Gezeigter Textauszug —
....

Molenaar, Isaak - Matth. 4,17

Am künftigen Sonntage fangen wir schon die Betrachtung des Leidens Jesu an; heute ist also der letzte, den wir der Betrachtung Seines Lebens widmen können. Darum wollen wir diese Stunde dazu anwenden, daß wir mit einander erwägen, was der Hauptzweck und das eigentliche Werk Seines Lebens war. Wir wollen fragen: was hat der Herr eigentlich gewollt und gethan, während Er auf Erden wohnte und in Knechtsgestalt unter den Menschen umherwandelte?

Diese Frage ist doch wohl wichtig, nicht wahr, Geliebte? denn wenn auch das Leiden und der Tod des Herrn der wichtigste, der Haupttheil Seines Erlösungs- und Versöhnungswerkes war, so gehört doch sein heiliges Leben, Sein demüthiger Wandel, Sein stilles Lehren und Predigen, Seine göttlichen Thaten auch zu diesem großen Werke, ja ohne dasselbe würde Sein Leben und Sterben uns nicht einmal ganz verständlich sein, es ist ja nur die Vollendung jenes Werkes und macht also ein Ganzes damit aus.

Wohlan, so wollen wir zuvor den Herrn um Seinen Segen bitten.

Lieber, himmlischer Vater! gib uns doch auch jetzt deinen guten, heiligen Geist, daß Er uns deinen Sohn verkläre als unsern Herrn und Heiland, daß uns Alles wichtig sei, was Er für uns gethan hat, daß wir Alles verstehen und recht erkennen, was zu unserer Seligkeit gehört und was wir thun sollen, daß wir sein werden. Lehre uns, welch ein Reid du in Ihm gestiftet und gegründet hast, und wie wir in dasselbe eingehen können. Vater, der du nicht willst, daß wir verloren gehen, obgleich wir es wohl verdienten; wie überschwenglich ist deine Gnade, der du Alles in uns wirkest, daß wir schaffen können, daß wir selig werden, das Wollen und das Vollbringen; segne auch diese Stunde, sei unter uns in dem Sohne und lehre uns beten: Unser Vater rc. Amen.

Text: Matth. 4,17.
Von der Zeit an fing Jesus an zu predigen, und zu sagen: Thut Buße, das Himmelreich ist nahe herbeigekommen.

Hier hören wir es sogleich, was der Herr gethan, womit Er Sich während Seines Erdenlebens beschäftigt hat: Er hat gepredigt, Er hat das Lehramt verwaltet, wie Johannes vor Ihm, wie nach Ihm der Apostel. Auch sehen wir, was der Inhalt Seiner Predigt war: Er hat die Menschen ermahnt, Buße zu thun; und warum dies? Weil das Himmelreich herbeigekommen sei. Also ganz wie Jene; denn das war ja auch natürlich der Inhalt ihrer Predigt, wie wir es von Johannes schon gesehen haben und auch von den Aposteln wissen. So müssen wir Ihn also heute betrachten, nämlich als Prediger und das sind die drei Theile unserer Betrachtung. Erstlich: Er Selbst in diesem Amte, zweitens: was er lehrte und drittens: wozu Er aufforderte. Herr gib uns dazu deine Gnade!

....

Ausgewählte Datensätze —
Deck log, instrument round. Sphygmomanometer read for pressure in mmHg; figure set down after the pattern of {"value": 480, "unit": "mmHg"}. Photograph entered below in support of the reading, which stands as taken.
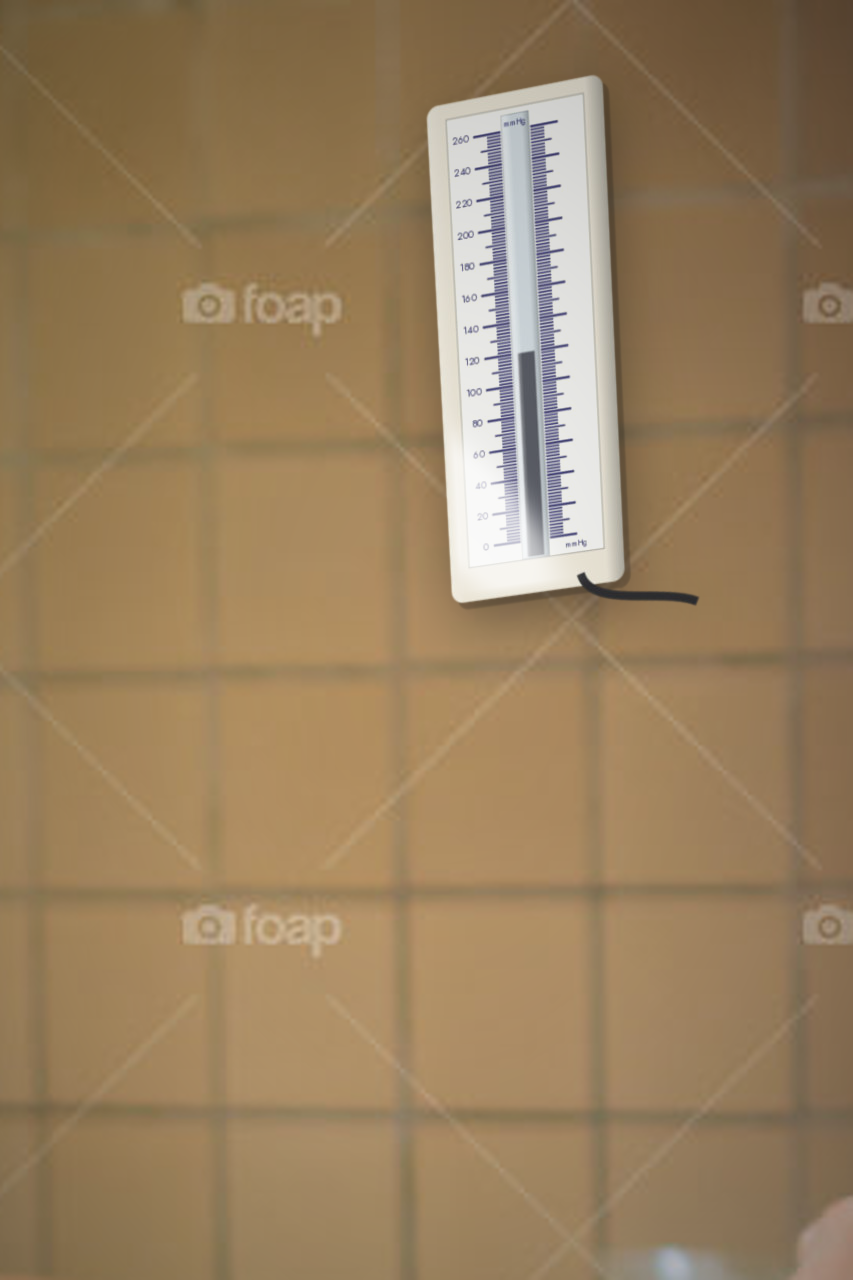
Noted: {"value": 120, "unit": "mmHg"}
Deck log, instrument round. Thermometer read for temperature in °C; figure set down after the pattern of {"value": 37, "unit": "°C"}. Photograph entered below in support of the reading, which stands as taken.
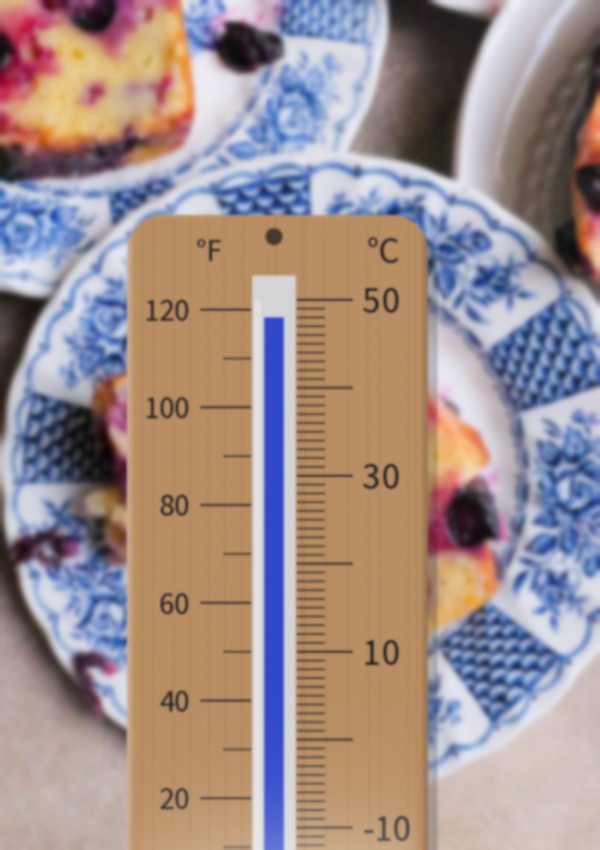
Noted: {"value": 48, "unit": "°C"}
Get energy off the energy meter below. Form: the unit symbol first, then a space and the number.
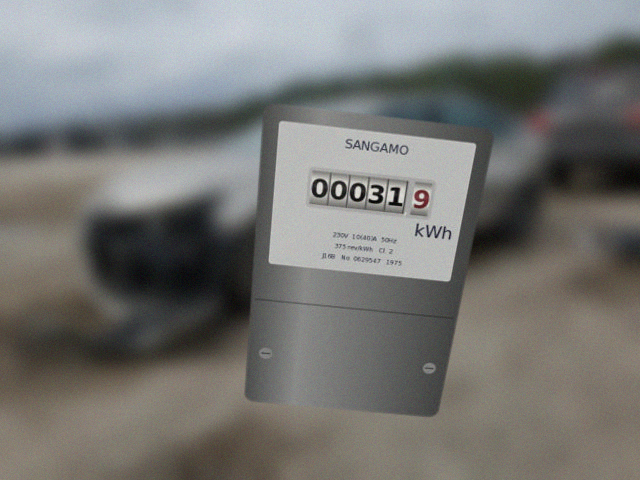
kWh 31.9
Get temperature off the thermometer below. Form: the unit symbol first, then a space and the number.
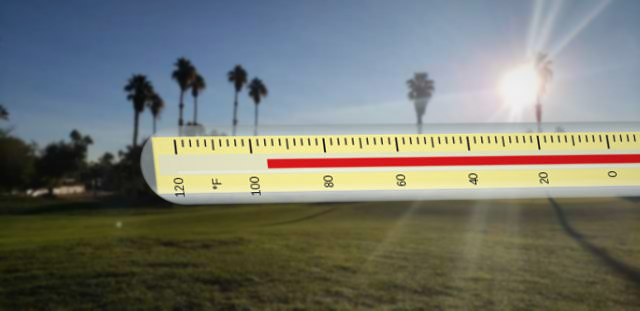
°F 96
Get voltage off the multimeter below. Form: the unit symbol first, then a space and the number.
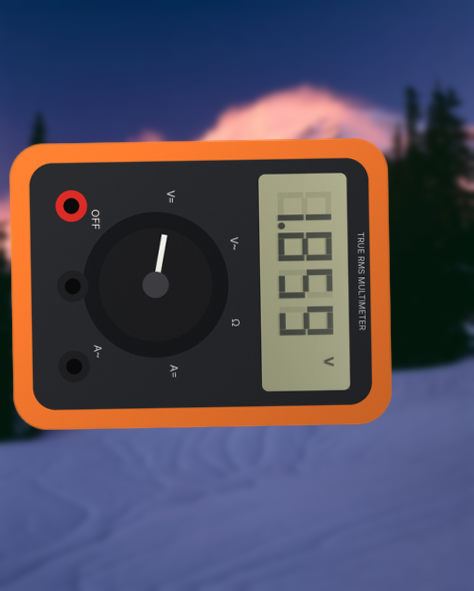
V 1.859
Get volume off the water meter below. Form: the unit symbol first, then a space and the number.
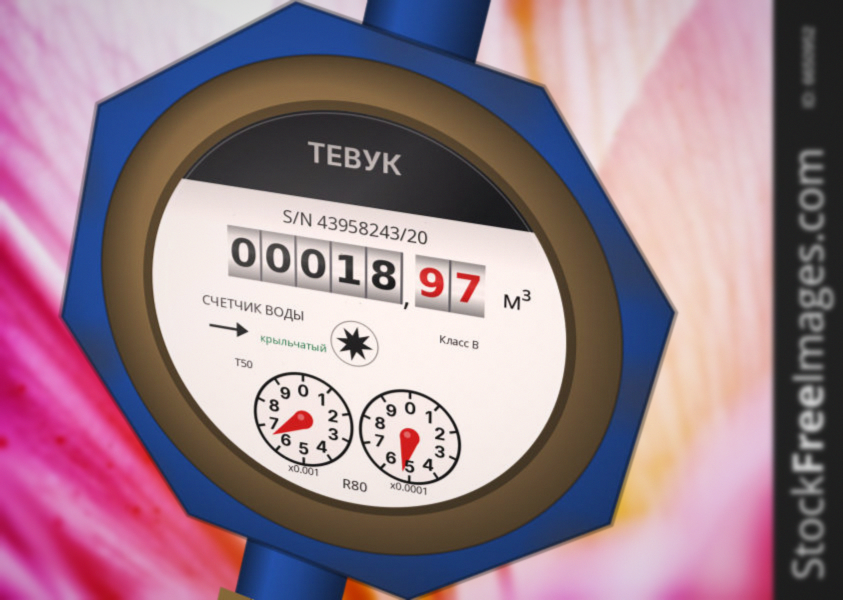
m³ 18.9765
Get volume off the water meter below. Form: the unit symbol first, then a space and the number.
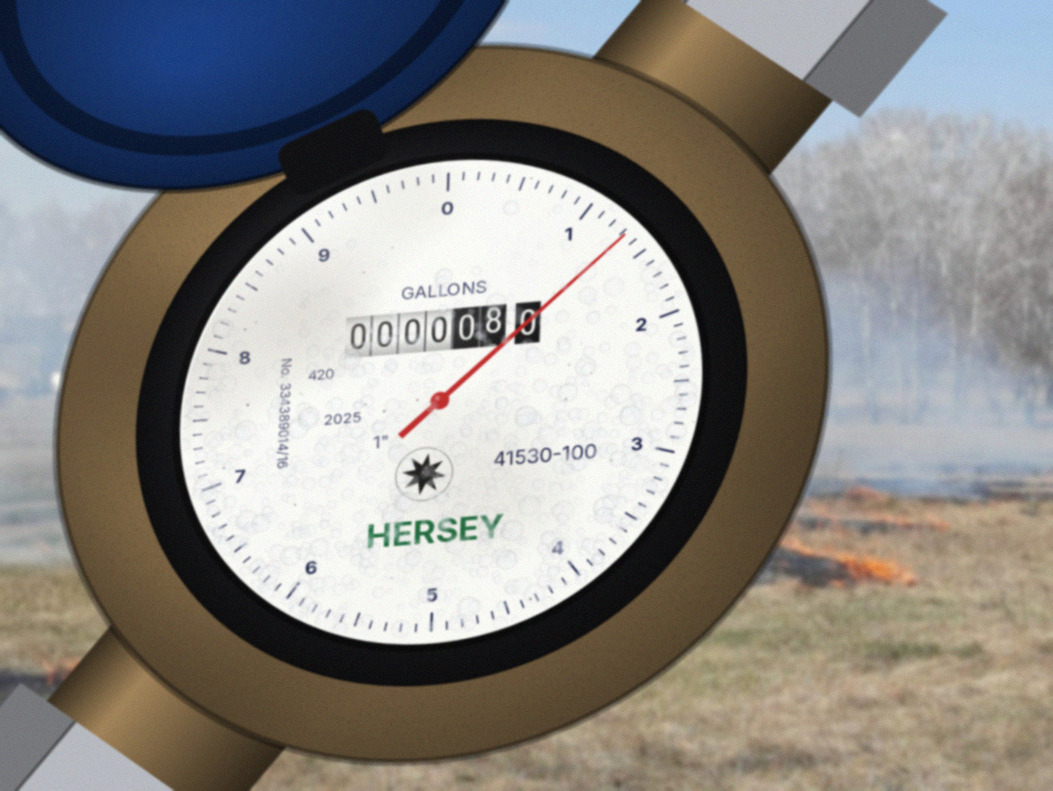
gal 81.3
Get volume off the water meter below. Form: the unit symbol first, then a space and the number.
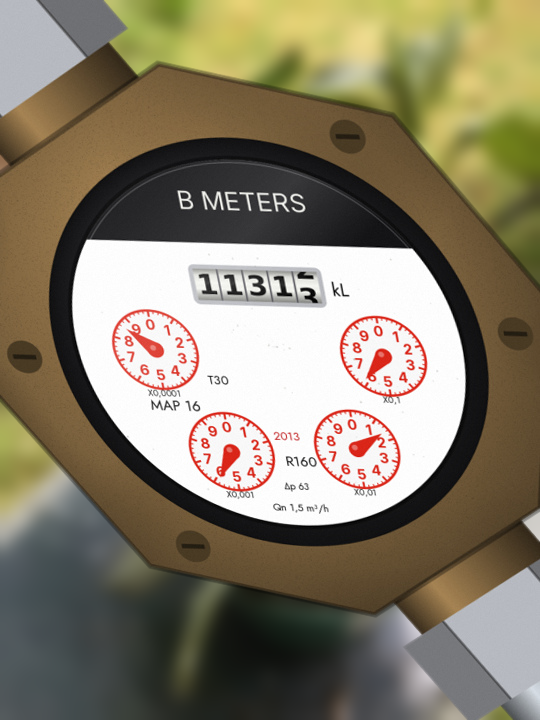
kL 11312.6158
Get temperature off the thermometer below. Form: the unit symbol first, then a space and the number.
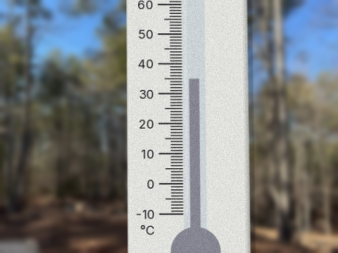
°C 35
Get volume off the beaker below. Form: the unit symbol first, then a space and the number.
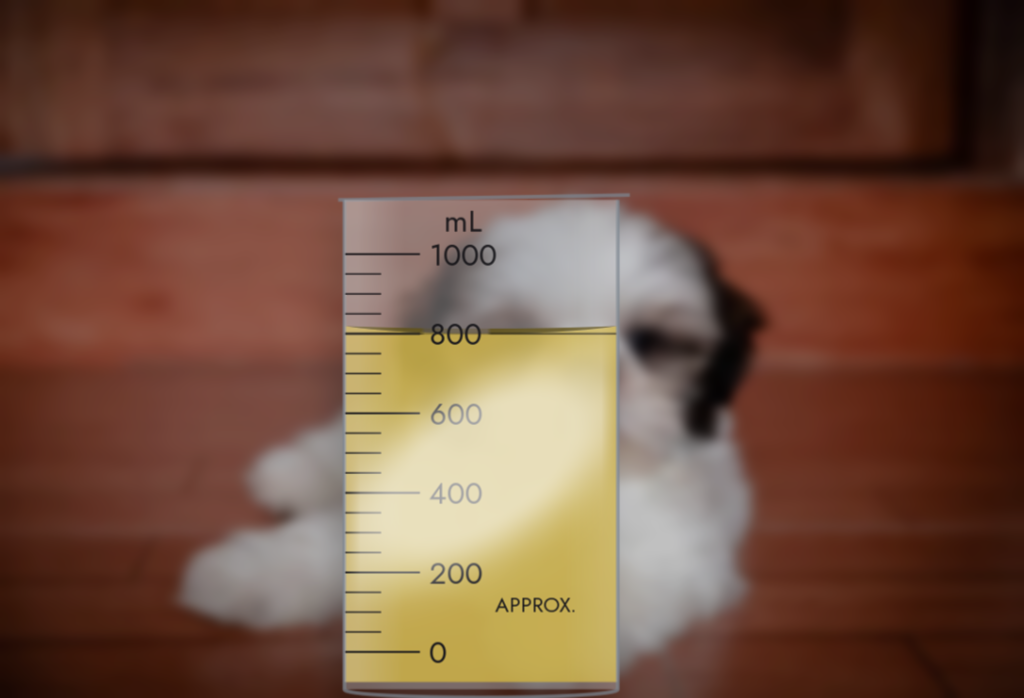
mL 800
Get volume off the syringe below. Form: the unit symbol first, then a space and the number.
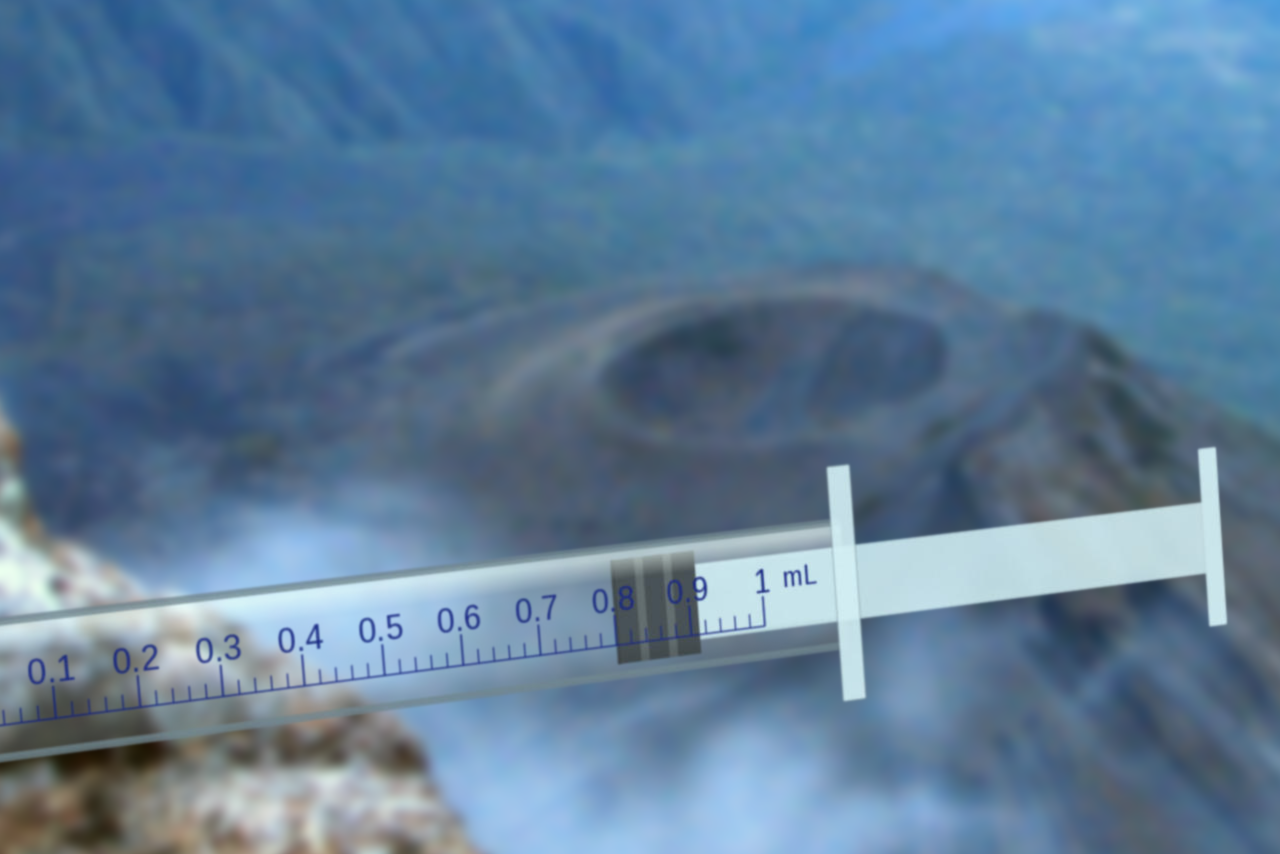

....

Aufgabenstellung —
Beantworte anhand der Predigt zu Matth. 4,17:
(a) Welche Betrachtung beginnt laut der Predigt am künftigen Sonntag?
(b) Wozu fordert Jesus die Menschen im zitierten Bibeltext auf, und wie wird diese Aufforderung begründet?
(c) In welche drei Teile wird die heutige Betrachtung gegliedert?

Lösung —
(a) Die Betrachtung des Leidens Jesu.
(b) Sie sollen Buße tun, weil das Himmelreich nahe herbeigekommen ist.
(c) Erstens: Er Selbst in diesem Amte; zweitens: was Er lehrte; drittens: wozu Er aufforderte.